She had tried to convince herself it was merely the weight of her grief—a dissociative haze to escape the nightmare—but it wasn't.
It was the enemy’s seed taking root.
He did this on purpose.
The realization was a cold blade to the gut.
Declan didn't make mistakes. He had orchestrated this life. He had spent months claiming he wanted no heir, only to force this upon her now.
He didn't want a child; he wanted a shackle. He knew her love was dead, so he had replaced it with a blood-tie she could never sever.
The terror in her mind was too vast to leave room for maternal instinct. He was a monster—the cold-blooded executioner the rumors had always claimed he was.
The weight in her womb felt like lead, pulling her down into the silt.
You can never be happy.
The whisper was so clear she almost turned her head to see who had spoken.
It sounded like her father’s final gasp, like Elliot’s desperate warning. Or perhaps it was simply the dark, oily despair rising from the bottom of her soul.
Sophie, the new kitchen maid, swallowed hard as she clutched the silver tray.
The knights guarding the door were twice her height and half as friendly. Their cold, predatory gazes made her knees go weak.
[Sophie] “I... I’ve brought some refreshments for the Grand Duchess.”
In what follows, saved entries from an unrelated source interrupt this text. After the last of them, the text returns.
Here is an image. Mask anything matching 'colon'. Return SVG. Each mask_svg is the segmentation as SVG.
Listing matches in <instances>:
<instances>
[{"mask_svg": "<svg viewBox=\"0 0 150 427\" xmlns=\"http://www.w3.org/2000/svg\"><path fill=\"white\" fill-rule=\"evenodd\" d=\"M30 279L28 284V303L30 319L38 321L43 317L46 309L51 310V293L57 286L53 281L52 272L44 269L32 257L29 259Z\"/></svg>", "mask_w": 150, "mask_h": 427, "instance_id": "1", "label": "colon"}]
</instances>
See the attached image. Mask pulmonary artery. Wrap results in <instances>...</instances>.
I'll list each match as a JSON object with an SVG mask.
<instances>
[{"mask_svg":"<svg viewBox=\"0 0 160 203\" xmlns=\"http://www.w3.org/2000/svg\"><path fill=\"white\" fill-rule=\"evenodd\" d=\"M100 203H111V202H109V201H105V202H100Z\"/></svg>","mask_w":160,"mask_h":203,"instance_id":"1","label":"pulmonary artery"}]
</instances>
The knights exchanged a brief, silent look before the heavy doors groaned open.
Sophie stepped into a bedchamber large enough to house a small village. Behind her, the door shut with a heavy, final thud, sealing her inside. She took a shaky breath and moved deeper into the room.
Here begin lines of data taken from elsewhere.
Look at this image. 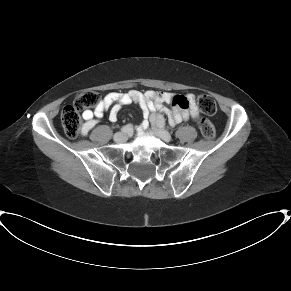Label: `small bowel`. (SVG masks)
Listing matches in <instances>:
<instances>
[{
  "label": "small bowel",
  "instance_id": "small-bowel-1",
  "mask_svg": "<svg viewBox=\"0 0 291 291\" xmlns=\"http://www.w3.org/2000/svg\"><path fill=\"white\" fill-rule=\"evenodd\" d=\"M136 103L144 113L148 111H160L170 114V120L173 123H179L182 120L196 118L199 115V109L193 94L173 95L169 92L146 91L140 92L130 90L126 93L111 92L96 106L94 110L83 112L84 123L82 126V135H87L103 116L105 111L109 110V120L115 122L123 105ZM172 103L173 109L169 111L164 104ZM146 127V123H143Z\"/></svg>",
  "mask_w": 291,
  "mask_h": 291
}]
</instances>
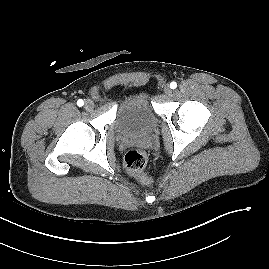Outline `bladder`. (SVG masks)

As a low-ranking maid, she had no business being in the ducal wing. But after the physician had emerged from the room earlier that morning, she had requested that someone bring up a tray of sweets.
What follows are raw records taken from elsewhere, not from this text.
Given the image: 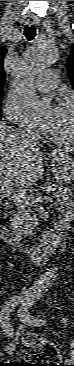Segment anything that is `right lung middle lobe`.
<instances>
[{
    "label": "right lung middle lobe",
    "instance_id": "obj_1",
    "mask_svg": "<svg viewBox=\"0 0 74 366\" xmlns=\"http://www.w3.org/2000/svg\"><path fill=\"white\" fill-rule=\"evenodd\" d=\"M2 96H3V92L1 91V92H0V102H1V100H2Z\"/></svg>",
    "mask_w": 74,
    "mask_h": 366
}]
</instances>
With the primary ladies-in-waiting mysteriously absent and no one else volunteering to face the "Ice Duchess," Sophie had stepped up.
Among the staff, Vanessa’s reputation was polarizing. Many still viewed her as the high-born traitor who had been dragged to the duchy in chains, and they resented her elevation to Grand Duchess.
But she looked so broken at breakfast.
Sophie’s heart had gone out to her. She scanned the vast room, but it appeared empty until a flash of gold caught her eye.
Vanessa was standing on the terrace, the wind whipping her hair into a frantic halo.
Up close, her beauty was startling. Her eyes were like polished gems, and her profile was so perfectly sculpted it seemed like the work of a master artist.
Sophie felt her heart skip a beat; she understood for a moment why the Grand Duke was so obsessed.
But the atmosphere around the woman was suffocating. There was a tragic, jagged edge to her beauty that made Sophie feel as if she were standing on the edge of a cliff.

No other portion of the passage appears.